_Source passage_
####################

# Color Mixing with Seven Colors to Make White



## MrsZ (Dec 11, 2012)

Okay, so here's a question. I have a theatre student who is staging a production in which she wants to use seven colors in seven smart lights which would eventually merge center stage to make white--without changing the smart light. Her production concept is amazing; however, not certain if her lighting idea will work. Is this possible? What colors could be used--and at what intensity--to create this effect. Can anyone help a non-lighting savvy teacher help her student? Imagine a circular stage with seven different colored lights following seven actors to the center of the stage. When the seven characters meet in the center the light actually merges to form white. She is attempting to use color mixing theory to support her idea.


----------



## derekleffew (Dec 11, 2012)

Well MrsZ, today is your lucky day! Here in the USA (and world-wide), we have a company called ETC-Selador. They make a variety of LED fixtures, almost all of which use seven colors of LED. Different models use slightly different colors, or differing quantities of each color, however. Each intended for a specific purpose.

The seven colors are (for the Vivid-R, each model varies slightly: Red, Red Orange, Amber, Green, Cyan, Blue, Indigo. (Font colors VERY approximate!)

According to the SeladorToolkit iPhone app (Do you have iPhone/iPod/iPads in South Korea? I'm sure you do. It's a free app, and fun to play with.)
(for the Vivid-R), to make "WHITE" the percentages are:
Red-83%, Red Orange-100%, Amber-100%, Green-100%, Cyan-80%, Blue-61%, Indigo-0%. (For your application, you'll have to cheat a little on the Indigo and use it above 0%, your result will skew toward Blue, but you can't add more Red or Green, they're already at 100%.)

The percentages and colors will vary muchly depending on your fixtures' light source (incandescent, gaseous discharge, arc, etc.), and their color mixing system (RGB, CMY, etc.) You could probably accomplish something close with gels in conventional (non-"smart") lights. If you tell use what brand (Lee Filters, RoscoLux, E-Colour, etc.) of colour media you use or have access to, and what your lamps are, we can help with specific color filter numbers.

The circular stage will be a problem if you have each light 1/7th of the way around the circle. All seven may mix to WHITE on the floor at center, but won't mix in the air until they hit something. So it will look different to every audience member if they're sitting all the way around the stage.

This is all theory--I've only mixed colors with three lights using Red, Green, and Blue colors, see RGB Color Mixing. If you try it and have satisfactory results, please post back here with what you did, how it worked, and if possible, pictures. We love pictures.


----------



## Kelite (Dec 12, 2012)

Well stated Derek, thank you for your detailed explanation!


----------



## kicknargel (Dec 13, 2012)

I would think that if you look at a color wheel (like this:

) you could pick any 7 colors that are equadistant around the wheel and they would mix to white. As mentioned, only in a perfect world. The specific qualities of your sources and color media will cause variance--for example with incandesent sources warm color transmit much better than cool ones. Also as mentioned, if the colors are coming from different angles, they won't really mix on a 3D object (person) but create a rainbow effect. 

Ooh, even easier, GAM publishes a color wheel, with gel numbers right on it.


----------



## lwinters630 (Dec 14, 2012)

####################

Raw records
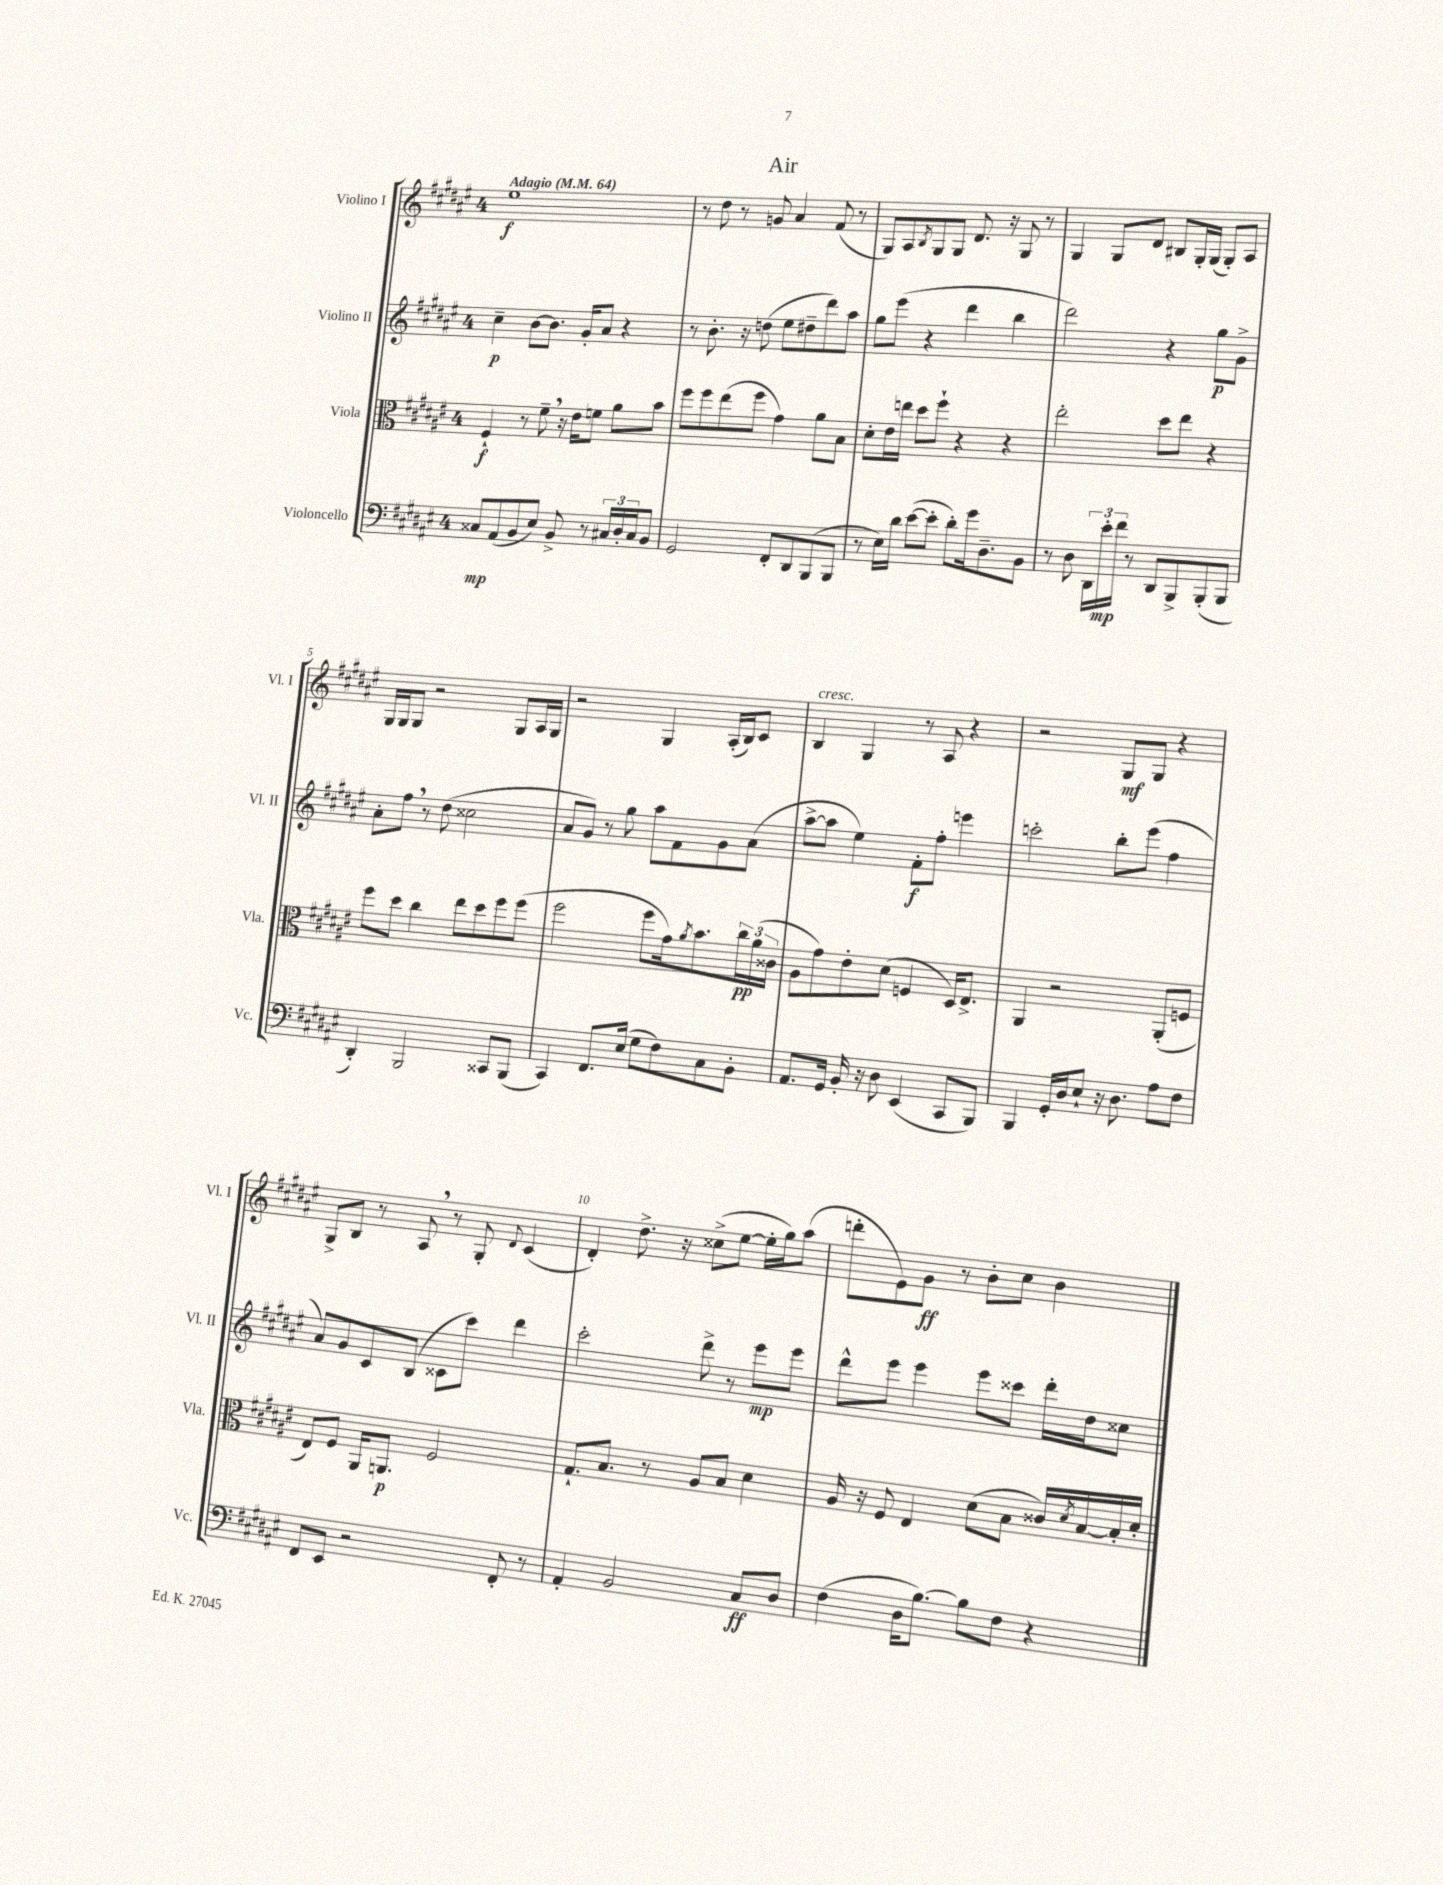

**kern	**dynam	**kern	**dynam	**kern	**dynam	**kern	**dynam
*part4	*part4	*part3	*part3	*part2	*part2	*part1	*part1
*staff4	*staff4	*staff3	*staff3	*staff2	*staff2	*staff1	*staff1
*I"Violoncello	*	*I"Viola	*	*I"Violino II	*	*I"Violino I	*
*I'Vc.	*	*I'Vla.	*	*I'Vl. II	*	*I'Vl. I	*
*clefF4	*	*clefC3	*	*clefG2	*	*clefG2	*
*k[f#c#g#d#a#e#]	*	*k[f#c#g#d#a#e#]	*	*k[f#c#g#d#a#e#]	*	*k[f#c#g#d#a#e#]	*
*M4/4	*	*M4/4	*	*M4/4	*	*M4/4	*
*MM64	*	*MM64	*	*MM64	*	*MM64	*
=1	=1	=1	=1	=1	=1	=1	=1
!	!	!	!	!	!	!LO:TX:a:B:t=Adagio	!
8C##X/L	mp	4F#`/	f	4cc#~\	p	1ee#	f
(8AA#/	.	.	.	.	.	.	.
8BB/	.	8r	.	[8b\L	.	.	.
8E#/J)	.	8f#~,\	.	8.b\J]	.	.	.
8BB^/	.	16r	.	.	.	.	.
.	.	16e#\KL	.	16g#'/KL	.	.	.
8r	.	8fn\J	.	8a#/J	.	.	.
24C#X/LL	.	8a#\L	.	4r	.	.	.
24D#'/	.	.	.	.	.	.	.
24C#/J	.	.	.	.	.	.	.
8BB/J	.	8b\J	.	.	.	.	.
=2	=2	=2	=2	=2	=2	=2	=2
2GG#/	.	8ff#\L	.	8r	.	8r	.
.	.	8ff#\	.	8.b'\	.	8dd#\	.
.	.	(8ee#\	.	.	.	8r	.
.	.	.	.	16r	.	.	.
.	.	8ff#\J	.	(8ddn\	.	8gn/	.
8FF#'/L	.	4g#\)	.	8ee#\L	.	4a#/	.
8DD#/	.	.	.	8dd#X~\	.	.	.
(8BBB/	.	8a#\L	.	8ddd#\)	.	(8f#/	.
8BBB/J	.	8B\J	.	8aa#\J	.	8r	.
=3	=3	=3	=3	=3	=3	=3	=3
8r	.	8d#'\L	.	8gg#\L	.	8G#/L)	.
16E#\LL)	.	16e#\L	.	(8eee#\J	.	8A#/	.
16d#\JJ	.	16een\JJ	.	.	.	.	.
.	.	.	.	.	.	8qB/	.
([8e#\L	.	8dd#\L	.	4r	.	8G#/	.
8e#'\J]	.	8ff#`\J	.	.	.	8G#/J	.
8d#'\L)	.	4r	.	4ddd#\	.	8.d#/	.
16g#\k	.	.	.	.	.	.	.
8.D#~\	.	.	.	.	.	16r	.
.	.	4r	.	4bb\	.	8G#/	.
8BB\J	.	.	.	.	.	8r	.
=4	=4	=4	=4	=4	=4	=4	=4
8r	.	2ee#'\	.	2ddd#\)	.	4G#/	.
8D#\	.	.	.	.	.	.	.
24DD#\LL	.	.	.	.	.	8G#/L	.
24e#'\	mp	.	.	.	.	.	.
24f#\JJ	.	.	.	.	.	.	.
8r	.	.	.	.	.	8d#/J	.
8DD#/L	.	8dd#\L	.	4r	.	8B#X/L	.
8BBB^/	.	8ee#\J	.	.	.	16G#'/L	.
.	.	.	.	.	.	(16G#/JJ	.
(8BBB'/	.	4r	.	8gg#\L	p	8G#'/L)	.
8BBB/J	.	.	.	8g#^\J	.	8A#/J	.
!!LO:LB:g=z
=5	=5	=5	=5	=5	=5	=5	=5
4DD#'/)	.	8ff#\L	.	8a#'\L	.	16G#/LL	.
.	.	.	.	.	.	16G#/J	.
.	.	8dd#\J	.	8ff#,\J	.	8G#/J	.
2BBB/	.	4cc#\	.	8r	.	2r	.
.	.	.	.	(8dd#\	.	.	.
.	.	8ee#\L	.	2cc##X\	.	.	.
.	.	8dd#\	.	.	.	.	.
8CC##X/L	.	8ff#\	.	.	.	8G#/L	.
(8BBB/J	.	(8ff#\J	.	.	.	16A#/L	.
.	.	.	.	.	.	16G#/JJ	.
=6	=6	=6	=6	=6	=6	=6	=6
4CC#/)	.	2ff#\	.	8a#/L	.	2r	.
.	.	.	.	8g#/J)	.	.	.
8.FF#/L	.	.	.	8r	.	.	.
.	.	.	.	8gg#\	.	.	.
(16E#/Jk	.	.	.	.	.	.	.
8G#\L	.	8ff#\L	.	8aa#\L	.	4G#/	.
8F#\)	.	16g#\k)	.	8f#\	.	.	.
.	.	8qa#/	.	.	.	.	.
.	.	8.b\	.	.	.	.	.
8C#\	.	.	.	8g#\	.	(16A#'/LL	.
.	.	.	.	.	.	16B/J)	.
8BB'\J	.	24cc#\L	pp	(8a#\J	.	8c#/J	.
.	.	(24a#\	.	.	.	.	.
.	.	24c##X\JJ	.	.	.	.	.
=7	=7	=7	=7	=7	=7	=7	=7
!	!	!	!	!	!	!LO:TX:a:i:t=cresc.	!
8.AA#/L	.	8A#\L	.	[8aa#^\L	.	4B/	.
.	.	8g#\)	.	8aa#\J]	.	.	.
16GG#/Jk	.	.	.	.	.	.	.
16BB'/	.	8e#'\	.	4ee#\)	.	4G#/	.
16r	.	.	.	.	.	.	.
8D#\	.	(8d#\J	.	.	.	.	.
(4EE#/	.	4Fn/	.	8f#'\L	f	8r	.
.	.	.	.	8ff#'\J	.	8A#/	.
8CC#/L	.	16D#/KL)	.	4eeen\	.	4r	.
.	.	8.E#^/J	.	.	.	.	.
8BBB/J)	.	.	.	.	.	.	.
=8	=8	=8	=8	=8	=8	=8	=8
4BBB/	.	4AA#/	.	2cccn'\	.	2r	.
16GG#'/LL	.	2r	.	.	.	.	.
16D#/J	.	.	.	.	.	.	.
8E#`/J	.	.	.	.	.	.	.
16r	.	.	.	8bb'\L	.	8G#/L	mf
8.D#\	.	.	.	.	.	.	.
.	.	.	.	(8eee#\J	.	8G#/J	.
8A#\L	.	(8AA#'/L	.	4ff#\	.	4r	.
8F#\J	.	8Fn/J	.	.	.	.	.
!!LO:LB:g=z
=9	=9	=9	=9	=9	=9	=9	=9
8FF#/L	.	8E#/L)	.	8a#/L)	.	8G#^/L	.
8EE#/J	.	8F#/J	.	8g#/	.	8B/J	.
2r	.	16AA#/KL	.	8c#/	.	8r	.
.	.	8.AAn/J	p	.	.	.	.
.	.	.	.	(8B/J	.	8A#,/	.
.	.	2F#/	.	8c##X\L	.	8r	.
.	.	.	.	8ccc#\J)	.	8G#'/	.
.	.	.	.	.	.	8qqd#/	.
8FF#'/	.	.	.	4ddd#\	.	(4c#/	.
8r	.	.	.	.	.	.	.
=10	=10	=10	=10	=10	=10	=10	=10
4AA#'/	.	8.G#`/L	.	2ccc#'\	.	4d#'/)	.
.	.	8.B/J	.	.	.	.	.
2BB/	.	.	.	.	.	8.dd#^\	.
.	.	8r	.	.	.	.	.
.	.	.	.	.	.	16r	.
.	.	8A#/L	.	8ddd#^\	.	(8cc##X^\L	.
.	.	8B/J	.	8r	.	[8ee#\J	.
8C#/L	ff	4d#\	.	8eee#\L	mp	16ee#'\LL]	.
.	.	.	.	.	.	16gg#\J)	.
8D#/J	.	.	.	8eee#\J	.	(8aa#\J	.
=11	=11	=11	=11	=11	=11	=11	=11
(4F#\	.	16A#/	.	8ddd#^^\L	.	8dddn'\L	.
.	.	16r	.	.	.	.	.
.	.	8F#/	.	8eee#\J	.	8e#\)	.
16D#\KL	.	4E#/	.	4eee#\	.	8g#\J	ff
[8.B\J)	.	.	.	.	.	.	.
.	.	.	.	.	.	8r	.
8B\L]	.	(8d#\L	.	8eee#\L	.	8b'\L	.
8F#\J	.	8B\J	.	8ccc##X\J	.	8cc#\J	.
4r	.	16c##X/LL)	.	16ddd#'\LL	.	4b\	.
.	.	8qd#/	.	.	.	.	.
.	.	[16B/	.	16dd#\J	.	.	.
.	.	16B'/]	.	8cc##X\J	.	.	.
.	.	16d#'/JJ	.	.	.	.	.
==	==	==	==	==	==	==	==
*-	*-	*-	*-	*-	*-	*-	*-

####################

_Objectives_
a: Answer these from the color-mixing thread, one per line:
(i) Which company makes LED fixtures that almost all use seven colors of LED?
(ii) For the Vivid-R, what percentage of Blue does the app give for making white?
(iii) Which company publishes a color wheel with gel numbers printed on it?
b: Gather each line of the records that contains the string "Viola", and copy those lines out. Case counts.
The color-mixing thread and the records come from unrelated sources.

_The responses_
a:
(i) ETC-Selador
(ii) 61%
(iii) GAM

b:
*I"Violoncello	*	*I"Viola	*	*I"Violino II	*	*I"Violino I	*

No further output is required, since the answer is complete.